Curious I looked up my favorite radio station back when I was a kid, KEWB Channel 91 in San Francisco. It was only in operation 8 years, 1959 to 1966. I found it on the Bay Area Radio Museum web site, of all things.

Radish King said...

This is my son's absolute favorite movie in the world. Something about it gets him in the heart. I love it too. Maybe I can talk him into watching it with me when he gets home. Thank you for all of it, Marylinn.
love,
Rebecca

Radish King said...

And to Erin this the wedding reception when I already knew I'd made a mistake kind of made me gasp. I went through it twice. A recognition deep in my belly. Thank you.

KleinsteMotte said...

Songs are the threads that are woven into us from the cradle forward. Melodies reside in a special part of the brain, away from our daily speech patters. How that is connected to emotions is also interesting. That it blends our experiences together to form us is our web in life.

Marylinn Kelly said...

Angella - It was a good cry. More recent reunion communication, more news of loss. The truth seems to be we have arrived at the time when that will happen too frequently. I can't say that I'm ready. xo

Marylinn Kelly said...

Erin - Not a cliche, because of its truth. And the music plays us through the milestones such as you mentioned, or through eras. It transports. xo

Marylinn Kelly said...

Robert - Thank you for reminding me of my first transistor radio, salmon-colored plastic, about the size of a telephone receiver (maybe wider). Every summer I painted the picket fence around our yard, my transistor inching along with me. No wonder we remember the words to all those songs.

Marylinn Kelly said...

Rebecca - Easy to understand the impact that movie has on young men...my son would hear nothing of my mentioning that some itsy bitsy parts might have been just a tad over-directed...and seeing what an easy, natural gift River Phoenix had makes his loss all the sadder. I hope you got to watch it again together. xo

Marylinn Kelly said...

Rebecca and Erin - Would that I had such insight so soon (I probably did, but what was I going to do? and yes, twice...) Yet here we still are. xo

Marylinn Kelly said...

KleinsteMotte - Music, and I believe, scent do touch different parts of the brain, for I have had similar experiences with a distinctive aroma as with a song. Both have the ability to take us from where we are and drop us in other times, other places. Yes, the strong emotional connection.

Antares Cryptos said...

That was some time ago, but I recall not being able to connect to the movie.

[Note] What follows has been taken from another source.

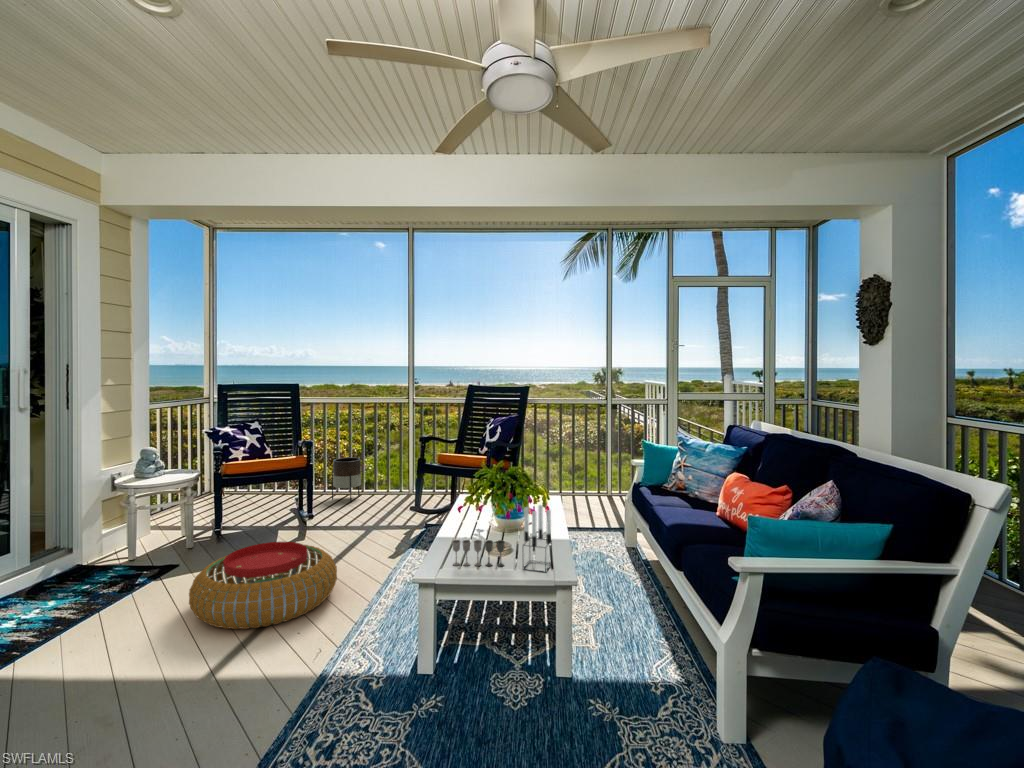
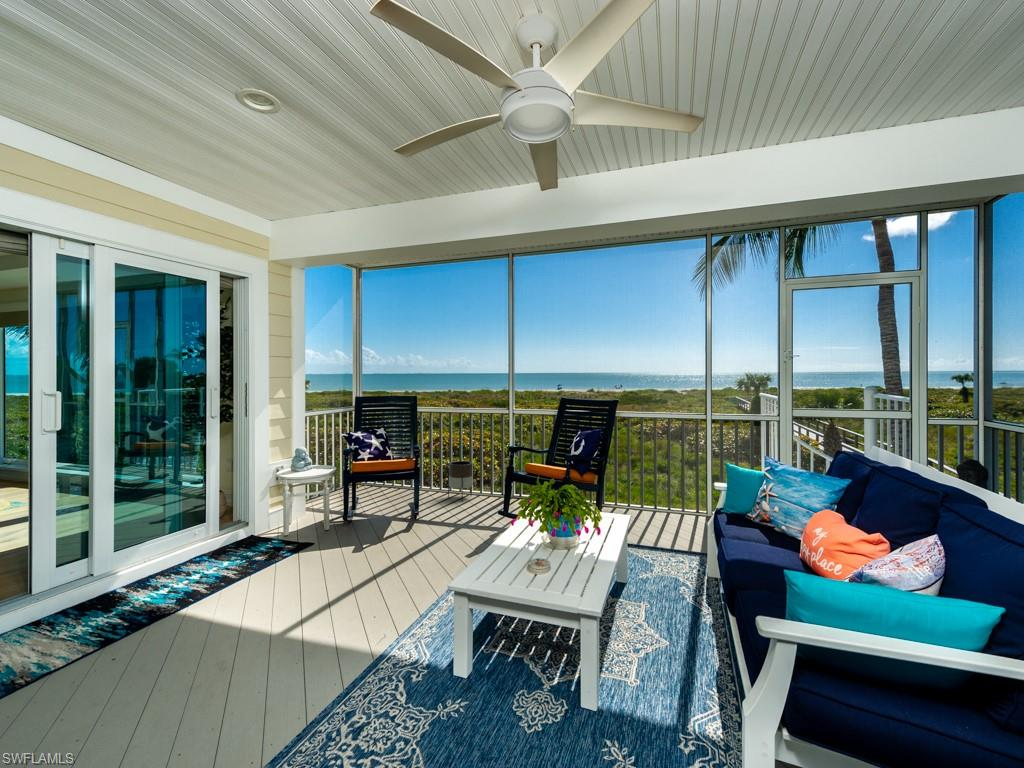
candle holder: present [523,505,552,572] -> none [553,530,585,599]
wine glass: present [452,540,505,566] -> none [491,555,539,586]
pouf: present [189,542,337,629] -> none [302,535,420,607]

There appears to be a movie posting trend at the moment. If you have any "gems" to recommend, please do. Enjoyed MicMacs, thank you.

Marylinn Kelly said...

Antares Cryptos - I have found, at times, that movies I dismissed on first watching seem to have been transformed into different creatures by the time I give them a second chance. Most memorable example: Robert Altman's "The Long Goodbye." As a Raymond Chandler fanatic, I loathed it at first, everything about it. Watching it some years later, I could appreciate it as Altman, not necessarily Chandler. Revisiting can yield surprises...or not. I will think of some recommendations.